PySpark JSON functions are used to query or extract the elements from JSON string of DataFrame column by path, convert it to struct, mapt type e.t.c, In this article, I will explain the most used JSON SQL functions with Python examples.
1. PySpark JSON Functions
from_json() – Converts JSON string into Struct type or Map type.
to_json() – Converts MapType or Struct type to JSON string.
json_tuple() – Extract the Data from JSON and create them as a new columns.
get_json_object() – Extracts JSON element from a JSON string based on json path specified.
schema_of_json() – Create schema string from JSON string
1.1. Create DataFrame with Column contains JSON String
In order to explain these JSON functions first, let’s create DataFrame with a column contains JSON string.
from pyspark.sql import SparkSession,Row
spark = SparkSession.builder.appName('SparkByExamples.com').getOrCreate()
jsonString="""{"Zipcode":704,"ZipCodeType":"STANDARD","City":"PARC PARQUE","State":"PR"}"""
df=spark.createDataFrame([(1, jsonString)],["id","value"])

RAW DATA:
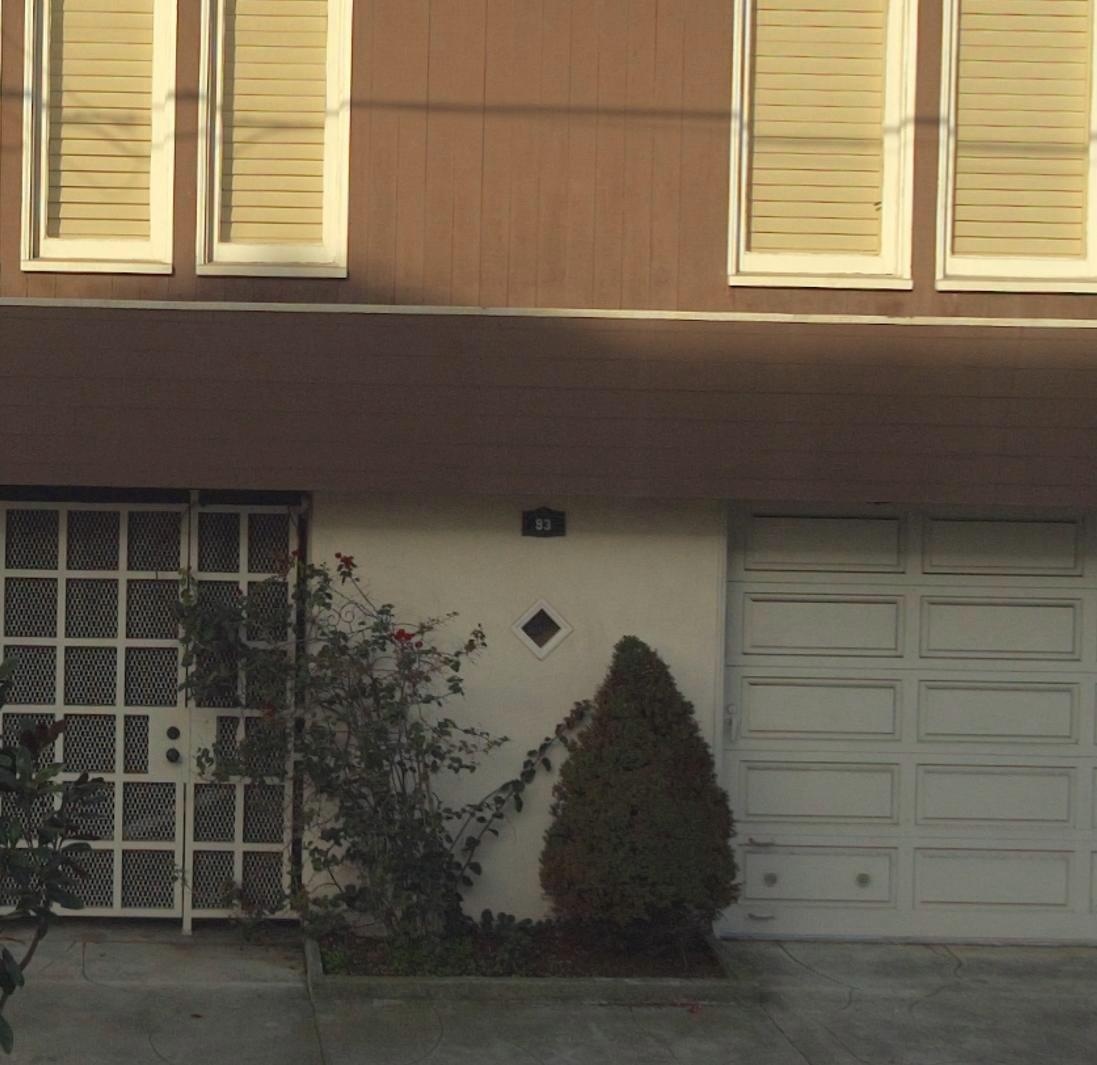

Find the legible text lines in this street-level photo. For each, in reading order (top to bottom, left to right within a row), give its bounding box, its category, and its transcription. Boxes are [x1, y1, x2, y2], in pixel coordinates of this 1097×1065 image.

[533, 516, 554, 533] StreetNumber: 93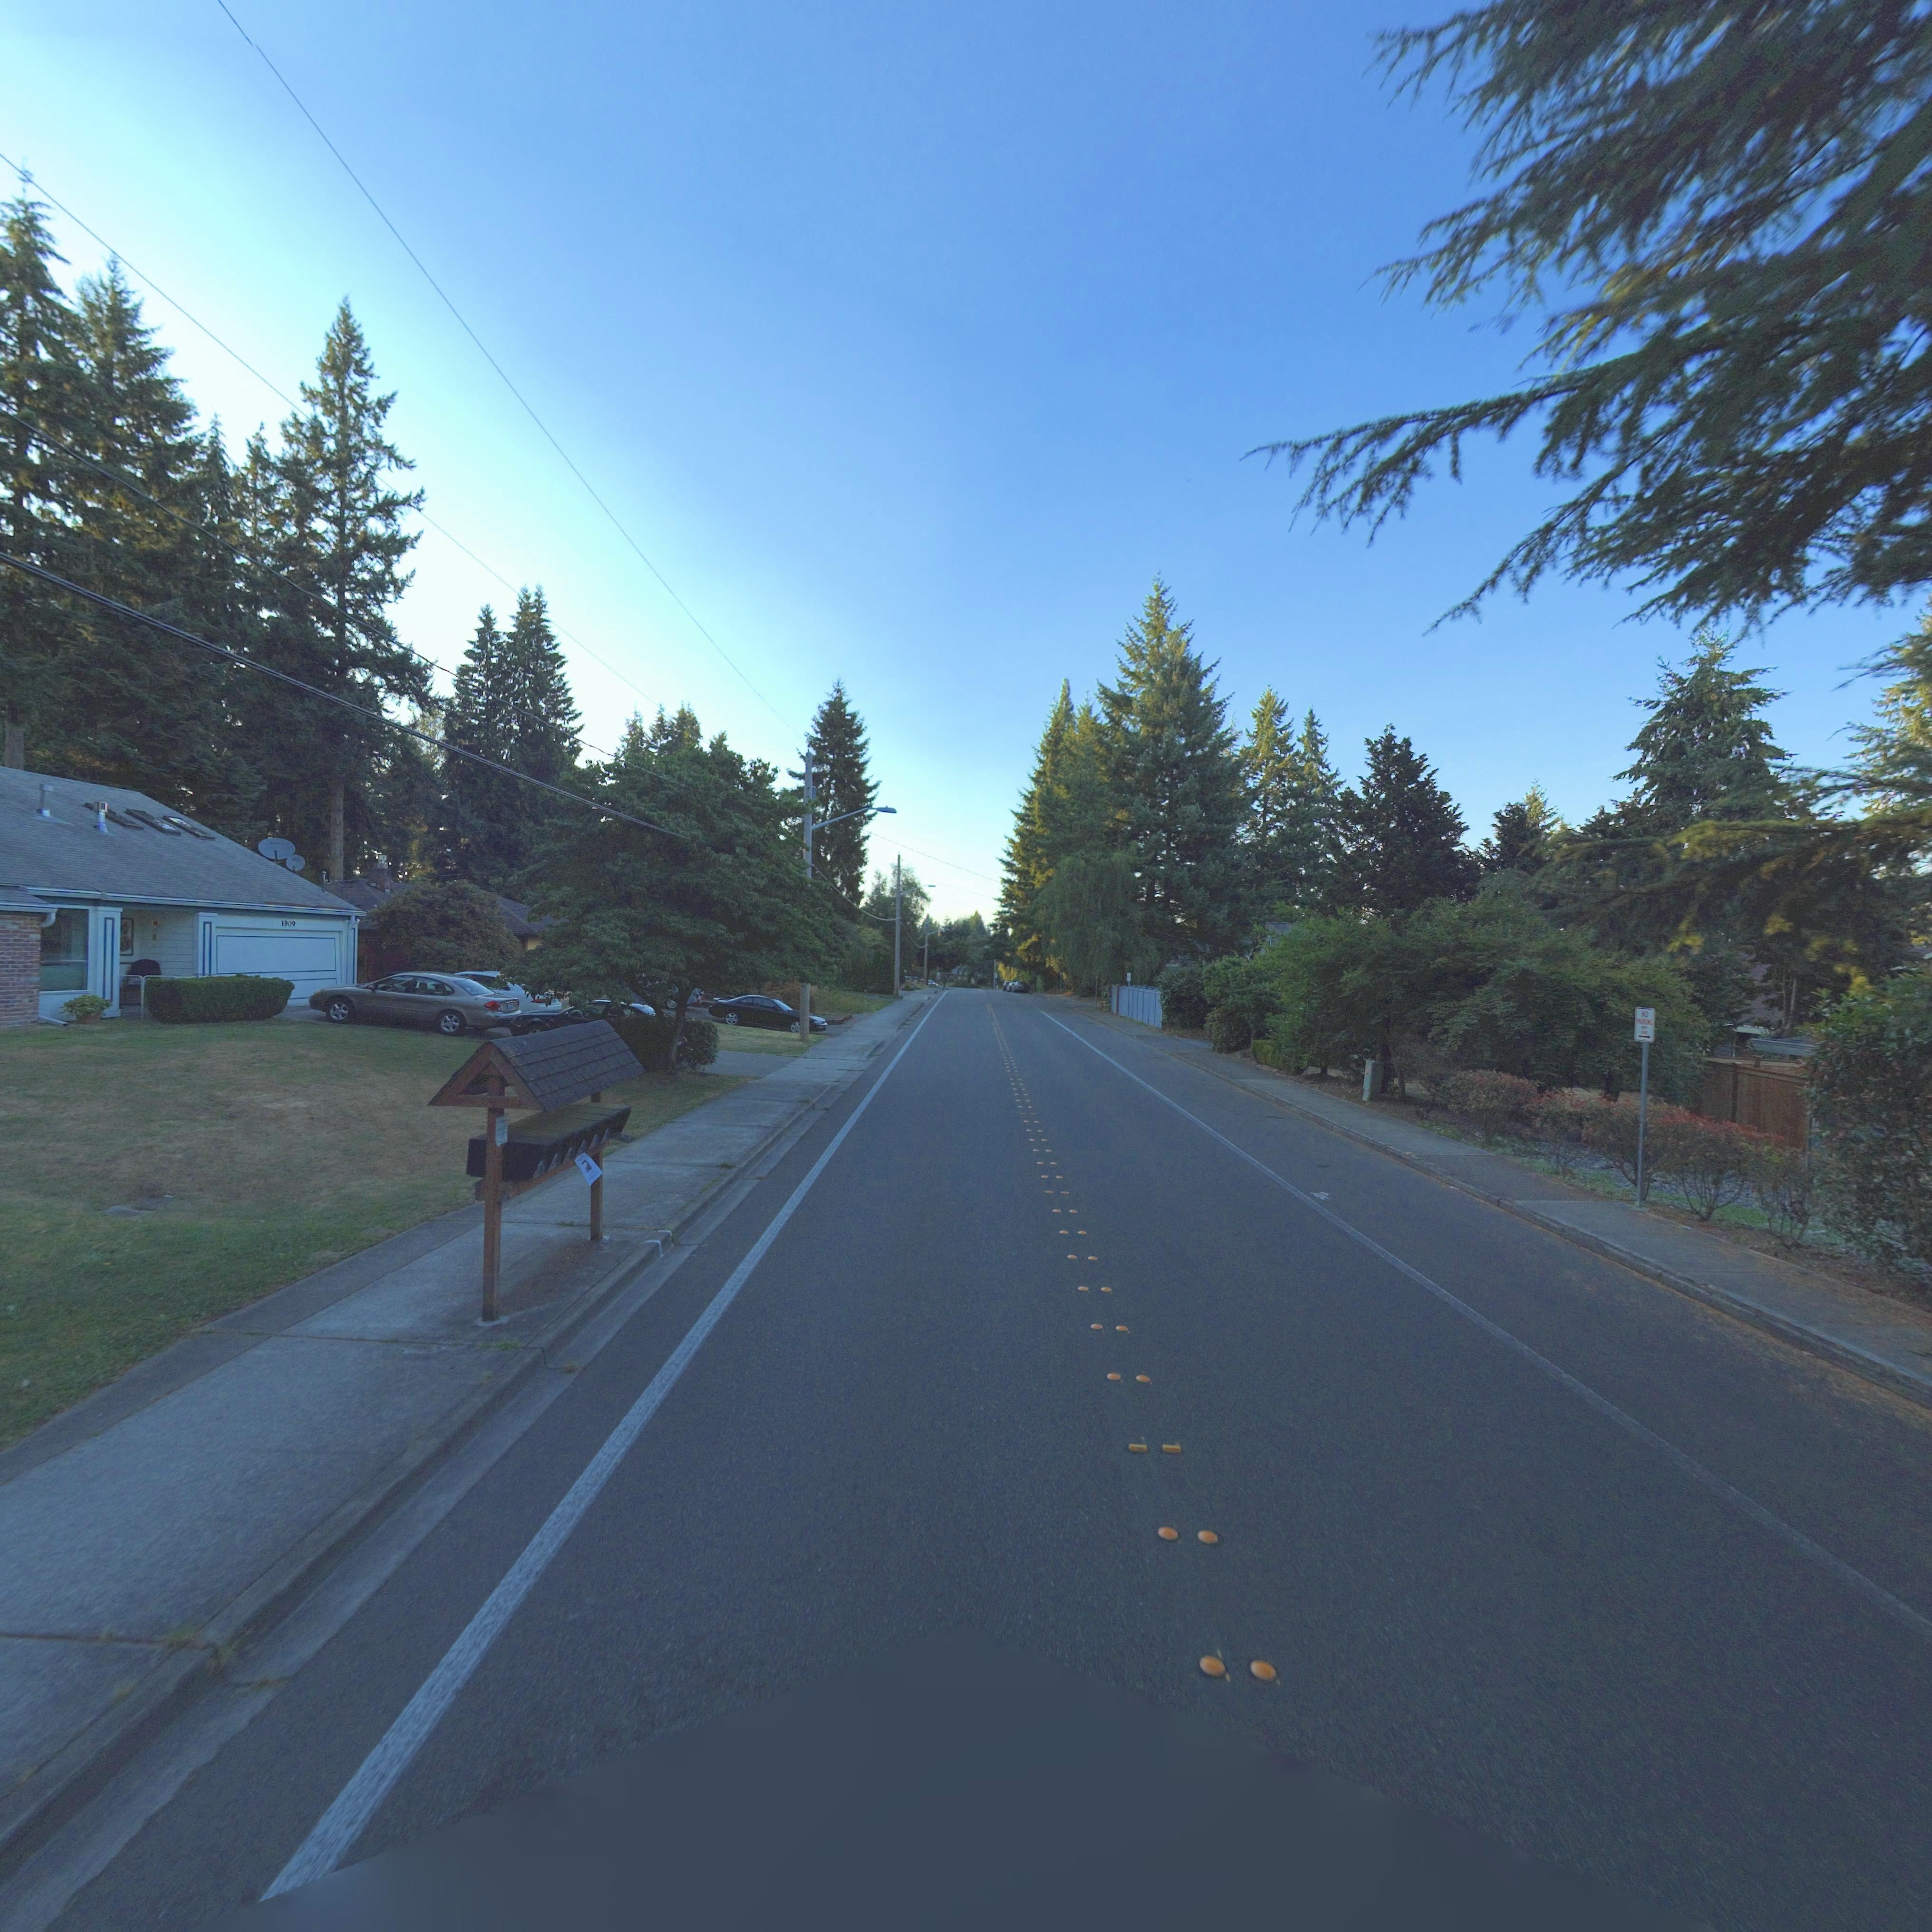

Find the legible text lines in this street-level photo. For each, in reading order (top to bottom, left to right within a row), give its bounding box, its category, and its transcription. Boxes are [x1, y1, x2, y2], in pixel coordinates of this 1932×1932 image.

YOUR TASKS:
(a) State whether each statement agrees with the article on PySpark JSON functions, giving yes or no with the deciding words quoted: (i) to_json() turns a JSON string into a Map type; (ii) get_json_object() extracts an element according to a specified JSON path; (iii) schema_of_json() produces a schema string from a JSON string.
(b) In the article on PySpark JSON functions, what application name does the code give to the SparkSession builder?
(c) Carry the article on PySpark JSON functions forward from the last line of code it shows.
The accompanying material plays no part in the work that follows.

FINAL ANSWERS:
(a)
(i) No: "to_json() – Converts MapType or Struct type to JSON string."
(ii) Yes: "Extracts JSON element from a JSON string based on json path specified."
(iii) Yes: "schema_of_json() – Create schema string from JSON string"

(b) SparkByExamples.com

(c)
df.show(truncate=False)
//+---+--------------------------------------------------------------------------+
//|id |value |
//+---+--------------------------------------------------------------------------+
//|1 |{"Zipcode":704,"ZipCodeType":"STANDARD","City":"PARC PARQUE","State":"PR"}|
//+---+--------------------------------------------------------------------------+
2. PySpark JSON Functions Examples
2.1. from_json()
PySpark
from_json()
function is used to convert JSON string into Struct type or Map type. The below example converts JSON string to Map key-value pair. I will leave it to you to convert to struct type. Refer,
Convert JSON string to Struct type column
.
#Convert JSON string column to Map type
from pyspark.sql.types import MapType,StringType
from pyspark.sql.functions import from_json
df2=df.withColumn("value",from_json(df.value,MapType(StringType(),StringType())))
df2.printSchema()
df2.show(truncate=False)
//root
// |-- id: integer (nullable = false)
// |-- value: map (nullable = true)
// | |-- key: string
// | |-- value: string (valueContainsNull = true)
//+---+---------------------------------------------------------------------------+
//|id |value |
//+---+---------------------------------------------------------------------------+
//|1 |[Zipcode -> 704, ZipCodeType -> STANDARD, City -> PARC PARQUE, State -> PR]|
//+---+---------------------------------------------------------------------------+
2.2. to_json()
to_json()
function is used to convert DataFrame columns MapType or Struct type to JSON string. Here, I am using df2 that created from above
from_json()
example.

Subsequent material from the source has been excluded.